Beginning at whichever line contains "# 🕰️ זמנים — יישומון להצגת זמני היום העבריים", reproduce each line of the records below word for word, ending with the last, and add nothing.

[Stored records]
▬▬▬

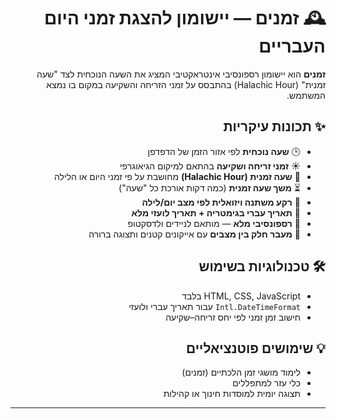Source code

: <div dir="rtl" style="text-align: right;">

# 🕰️ זמנים — יישומון להצגת זמני היום העבריים

**זמנים** הוא יישומון רספונסיבי אינטראקטיבי המציג את השעה הנוכחית לצד "שעה זמנית" (Halachic Hour) בהתבסס על זמני הזריחה והשקיעה במקום בו נמצא המשתמש.

## ✨ תכונות עיקריות

- 🕒 **שעה נוכחית** לפי אזור הזמן של הדפדפן
- ☀️ **זמני זריחה ושקיעה** בהתאם למיקום הגיאוגרפי
- 📐 **שעה זמנית (Halachic Hour)** מחושבת על פי זמני היום או הלילה
- ⏳ **משך שעה זמנית** (כמה דקות אורכת כל "שעה")
- 🎨 **רקע משתנה ויזואלית לפי מצב יום/לילה**
- 🧭 **תאריך עברי בגימטריה + תאריך לועזי מלא**
- 📱 **רספונסיבי מלא** — מותאם לניידים ולדסקטופ
- 🧠 **מעבר חלק בין מצבים** עם אייקונים קטנים ותצוגה ברורה

## 🛠️ טכנולוגיות בשימוש

- HTML, CSS, JavaScript בלבד
- `Intl.DateTimeFormat` עבור תאריך עברי ולועזי
- חישוב זמן זמני לפי יחס זריחה–שקיעה

## 💡 שימושים פוטנציאליים

- לימוד מושגי זמן הלכתיים (זמנים)
- כלי עזר למתפללים
- תצוגה יומית למוסדות חינוך או קהילות

</div>

---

▬▬▬

Written solution
# 🕰️ זמנים — יישומון להצגת זמני היום העבריים

**זמנים** הוא יישומון רספונסיבי אינטראקטיבי המציג את השעה הנוכחית לצד "שעה זמנית" (Halachic Hour) בהתבסס על זמני הזריחה והשקיעה במקום בו נמצא המשתמש.

## ✨ תכונות עיקריות

- 🕒 **שעה נוכחית** לפי אזור הזמן של הדפדפן
- ☀️ **זמני זריחה ושקיעה** בהתאם למיקום הגיאוגרפי
- 📐 **שעה זמנית (Halachic Hour)** מחושבת על פי זמני היום או הלילה
- ⏳ **משך שעה זמנית** (כמה דקות אורכת כל "שעה")
- 🎨 **רקע משתנה ויזואלית לפי מצב יום/לילה**
- 🧭 **תאריך עברי בגימטריה + תאריך לועזי מלא**
- 📱 **רספונסיבי מלא** — מותאם לניידים ולדסקטופ
- 🧠 **מעבר חלק בין מצבים** עם אייקונים קטנים ותצוגה ברורה

## 🛠️ טכנולוגיות בשימוש

- HTML, CSS, JavaScript בלבד
- `Intl.DateTimeFormat` עבור תאריך עברי ולועזי
- חישוב זמן זמני לפי יחס זריחה–שקיעה

## 💡 שימושים פוטנציאליים

- לימוד מושגי זמן הלכתיים (זמנים)
- כלי עזר למתפללים
- תצוגה יומית למוסדות חינוך או קהילות

</div>

---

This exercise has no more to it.